More than 3,000 children lost Medicaid coverage in July, an issue that has inspired a high-level policy debate among Maryland lawmakers, officials, lawyers and judges -- and a desperate struggle among the parents, all of them poor but legal immigrants, to navigate a complex patchwork of programs in search of care for their children.
A few families have filed suit, saying Gov. Robert L. Ehrlich Jr. (R) discriminated when he chose to cut support for legal immigrants who have lived fewer than five years in the United States. The state's attorneys argue the federal government has stopped aiding these new arrivals.
Many jurisdictions -- including the District, Virginia and, until last summer, Maryland -- chose to keep them on the Medicaid rolls.
A ruling last week from the Maryland Court of Special Appeals will allow the children's attorneys to petition on a case-by-case basis to restore health care coverage while the matter awaits trial.
"I don't think the republic is going to crumble if the kids get medical care," Chief Judge Joseph F. Murphy Jr. said in a hearing before the ruling.
Legal Aid attorney Regan Bailey, who is representing 13 immigrant children in the lawsuit, said she hopes a victory in the case would restore Medicaid coverage to all children who lost their benefits.
But until then, the families are left with a series of federal, state and local programs, each with differing eligibility rules and services.
Five-year-old Eelaaf, for instance, was set for surgery July 15 to remove the clip on her hip.
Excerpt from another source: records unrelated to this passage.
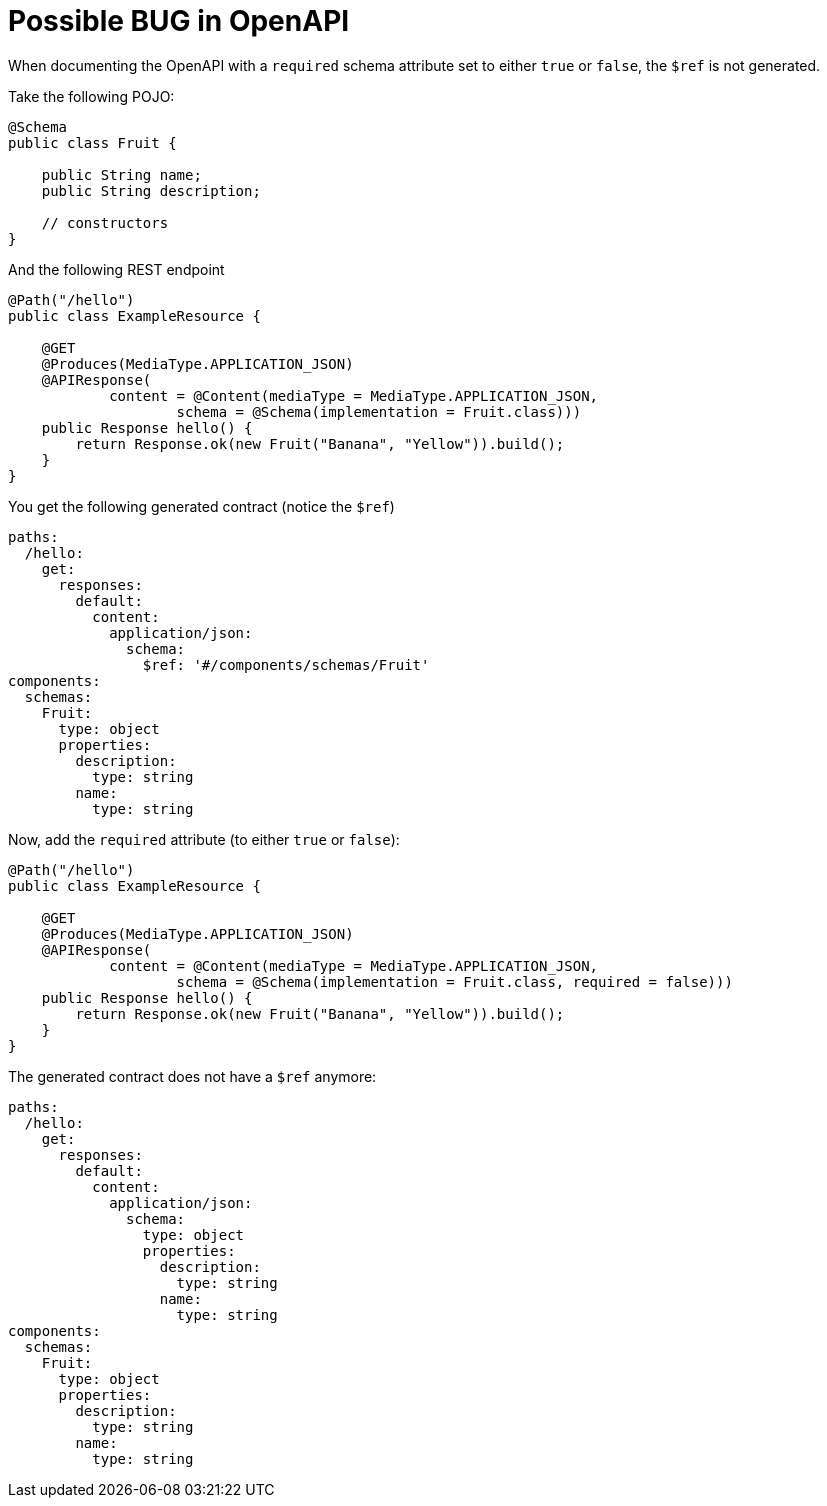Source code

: # Possible BUG in OpenAPI

When documenting the OpenAPI with a `required` schema attribute set to either `true` or `false`, the `$ref` is not generated.

Take the following POJO:

```
@Schema
public class Fruit {

    public String name;
    public String description;

    // constructors
}
```

And the following REST endpoint

```
@Path("/hello")
public class ExampleResource {

    @GET
    @Produces(MediaType.APPLICATION_JSON)
    @APIResponse(
            content = @Content(mediaType = MediaType.APPLICATION_JSON,
                    schema = @Schema(implementation = Fruit.class)))
    public Response hello() {
        return Response.ok(new Fruit("Banana", "Yellow")).build();
    }
}
```

You get the following generated contract (notice the `$ref`)

```
paths:
  /hello:
    get:
      responses:
        default:
          content:
            application/json:
              schema:
                $ref: '#/components/schemas/Fruit'
components:
  schemas:
    Fruit:
      type: object
      properties:
        description:
          type: string
        name:
          type: string
```

Now, add the `required` attribute (to either `true` or `false`):

```
@Path("/hello")
public class ExampleResource {

    @GET
    @Produces(MediaType.APPLICATION_JSON)
    @APIResponse(
            content = @Content(mediaType = MediaType.APPLICATION_JSON,
                    schema = @Schema(implementation = Fruit.class, required = false)))
    public Response hello() {
        return Response.ok(new Fruit("Banana", "Yellow")).build();
    }
}
```

The generated contract does not have a `$ref` anymore:

```
paths:
  /hello:
    get:
      responses:
        default:
          content:
            application/json:
              schema:
                type: object
                properties:
                  description:
                    type: string
                  name:
                    type: string
components:
  schemas:
    Fruit:
      type: object
      properties:
        description:
          type: string
        name:
          type: string
```
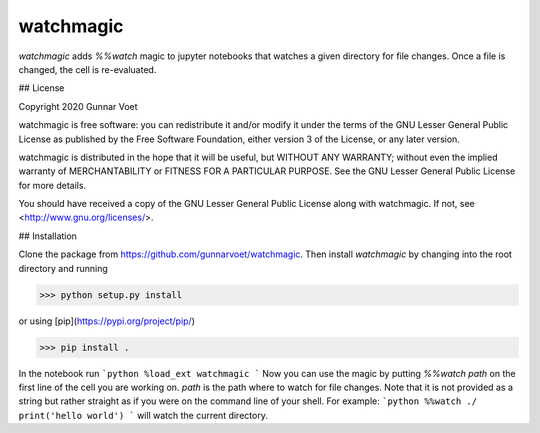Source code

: watchmagic
==========

`watchmagic` adds `%%watch` magic to jupyter notebooks that watches a given directory for file changes. Once a file is changed, the cell is re-evaluated.

## License

Copyright 2020 Gunnar Voet

watchmagic is free software: you can redistribute it and/or modify
it under the terms of the GNU Lesser General Public License as published by
the Free Software Foundation, either version 3 of the License, or any later version.

watchmagic is distributed in the hope that it will be useful,
but WITHOUT ANY WARRANTY; without even the implied warranty of
MERCHANTABILITY or FITNESS FOR A PARTICULAR PURPOSE.  See the
GNU Lesser General Public License for more details.

You should have received a copy of the GNU Lesser General Public License
along with watchmagic.  If not, see <http://www.gnu.org/licenses/>.

## Installation

Clone the package from https://github.com/gunnarvoet/watchmagic. Then install `watchmagic`
by changing into the root directory and running

>>> python setup.py install

or using [pip](https://pypi.org/project/pip/)

>>> pip install .

In the notebook run
```python
%load_ext watchmagic
```
Now you can use the magic by putting `%%watch path` on the first line of the
cell you are working on. `path` is the path where to watch for file changes.
Note that it is not provided as a string but rather straight as if you were on
the command line of your shell. For example:
```python
%%watch ./
print('hello world')
```
will watch the current directory.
But when she lost her coverage July 1, her parents had to apply under a state public health program. Seven months and two applications later, she has received approval for the $20,000 operation.
"We don't want to interrupt care, especially for a little girl like this," said Jill Bloom, a spokeswoman for Sinai Hospital of Baltimore. She said the hospital would schedule the surgery soon.